À court terme, l’industrie du chocolat et les dirigeants de l’interprofession du cacao en Indonésie ont donc quelques soucis à se faire. Au cours des mêmes enquêtes conduites dans un « village typiquement cacaoyer », Noling, dépendant du cacao à 90 %, il y a bien adoption massive du maïs en 2008, et le plus souvent par abattage des cacaoyers. Mais à moyen terme, le danger peut se transformer en opportunité. En effet, c’est grâce à la hausse du prix et du revenu du maïs que les planteurs commencent à avoir le courage d’abattre une partie de leurs vieux cacaoyers. Ils peuvent compter sur un revenu du maïs se substituant avantageusement à celui du cacao, pour 1 à 2 ans. C’est donc l’occasion et une chance pour tenter simultanément la replantation de cacaoyers, associés au maïs. En définitive, tout se passe comme si la hausse des prix du maïs pouvait déclencher et financer la replantation, cette fois avec du matériel végétal sélectionné.

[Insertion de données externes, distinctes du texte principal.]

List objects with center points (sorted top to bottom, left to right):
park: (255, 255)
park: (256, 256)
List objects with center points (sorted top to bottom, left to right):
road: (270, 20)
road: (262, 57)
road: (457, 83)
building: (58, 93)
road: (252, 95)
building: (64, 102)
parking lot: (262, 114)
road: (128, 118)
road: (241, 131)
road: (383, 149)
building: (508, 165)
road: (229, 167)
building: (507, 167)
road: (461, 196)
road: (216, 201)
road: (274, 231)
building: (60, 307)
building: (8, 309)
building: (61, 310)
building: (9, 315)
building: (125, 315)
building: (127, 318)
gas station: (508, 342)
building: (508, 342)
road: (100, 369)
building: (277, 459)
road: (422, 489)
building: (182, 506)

S’il se confirme, le boum du maïs vat- il accélérer le déclin du secteur cacao à Sulawesi ou contribuera-t-il à sa modernisation ? Il est encore trop tôt pour trancher, d’autant que les maladies du cacaoyer se multiplient et peuvent décourager la replantation. Les Bugis de Sulawesi nous rappellent quelques clés de la réussite pour répondre à la hausse rapide d’un prix : progrès technique, crédit, réseaux d’information et de commerçants, mais aussi problèmes et déclin de revenus sur des cultures existantes. Ils nous rappellent aussi que les agriculteurs raisonnent plus en termes de revenus relatifs que de prix. Ils nous rappellent enfin le jeu de concurrence et complémentarité entre les cultures dites vivrières, annuelles, et les cultures dites pérennes.
L’économie agricole indonésienne témoigne d’un beau foisonnement d’innovations et de dynamisme dans lequel le Cirad a joué et joue un rôle d’expertise en partenariat avec le secteur public et privé, notamment sur les cultures pérennes. À Sulawesi, avec une équipe indonésienne, un observatoire des dynamiques locales a été monté depuis plusieurs années, susceptible d’alimenter une forme de conseil au plan des politiques publiques et des actions de partenariat public/privé.